- _Data supplied_:
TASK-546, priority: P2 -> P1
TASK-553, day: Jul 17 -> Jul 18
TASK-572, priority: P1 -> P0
...
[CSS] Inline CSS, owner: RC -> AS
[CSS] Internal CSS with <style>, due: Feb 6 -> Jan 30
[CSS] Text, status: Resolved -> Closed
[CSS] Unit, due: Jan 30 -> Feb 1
--
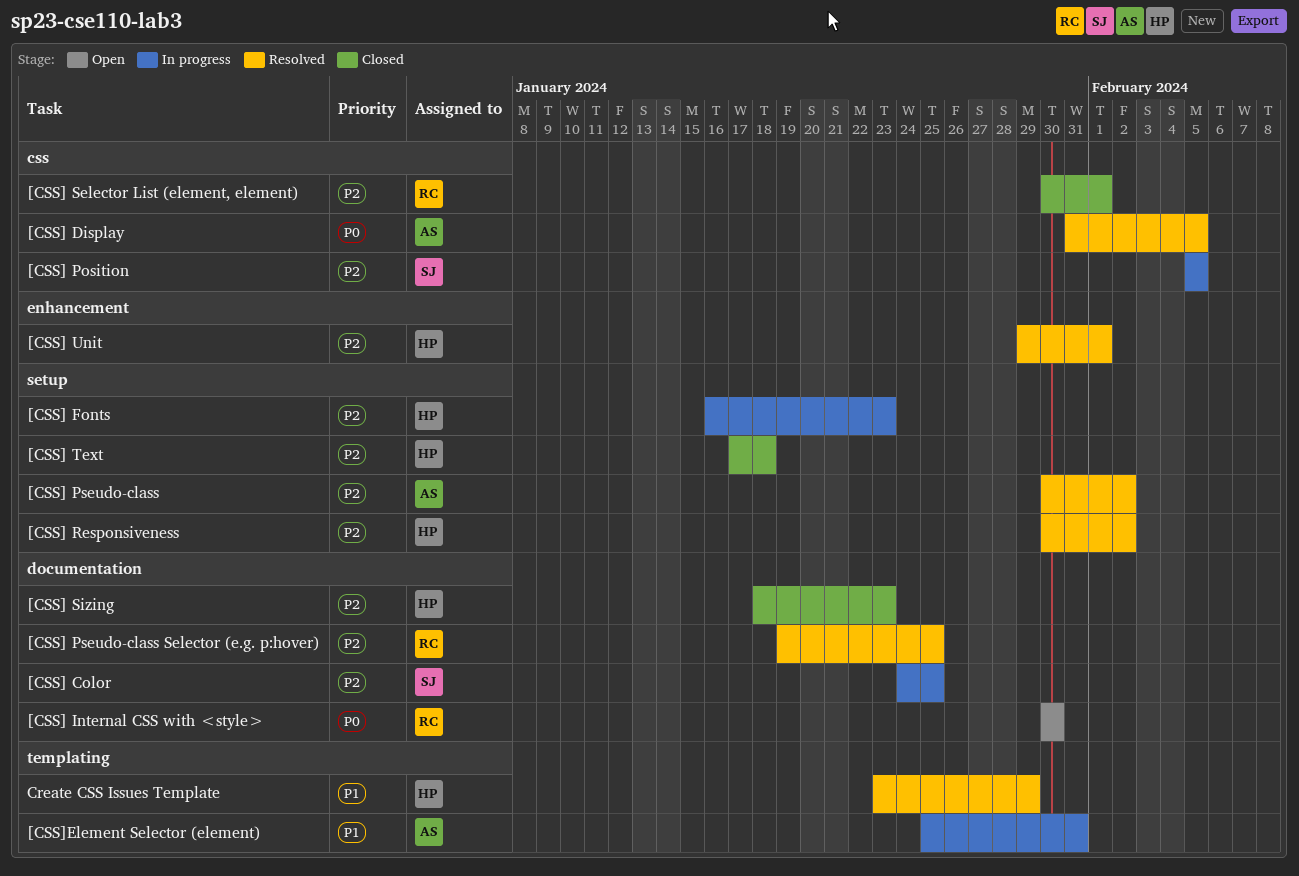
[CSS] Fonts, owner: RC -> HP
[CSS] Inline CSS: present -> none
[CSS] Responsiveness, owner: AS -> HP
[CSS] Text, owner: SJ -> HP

- _Task statement_: Reproduce, character for character, only the lines of the preceding data that start at the line with "[CSS] Fonts, owner: RC -> HP" and end at the line with "[CSS] Text, owner: SJ -> HP", both included.

- _Your response_:
[CSS] Fonts, owner: RC -> HP
[CSS] Inline CSS: present -> none
[CSS] Responsiveness, owner: AS -> HP
[CSS] Text, owner: SJ -> HP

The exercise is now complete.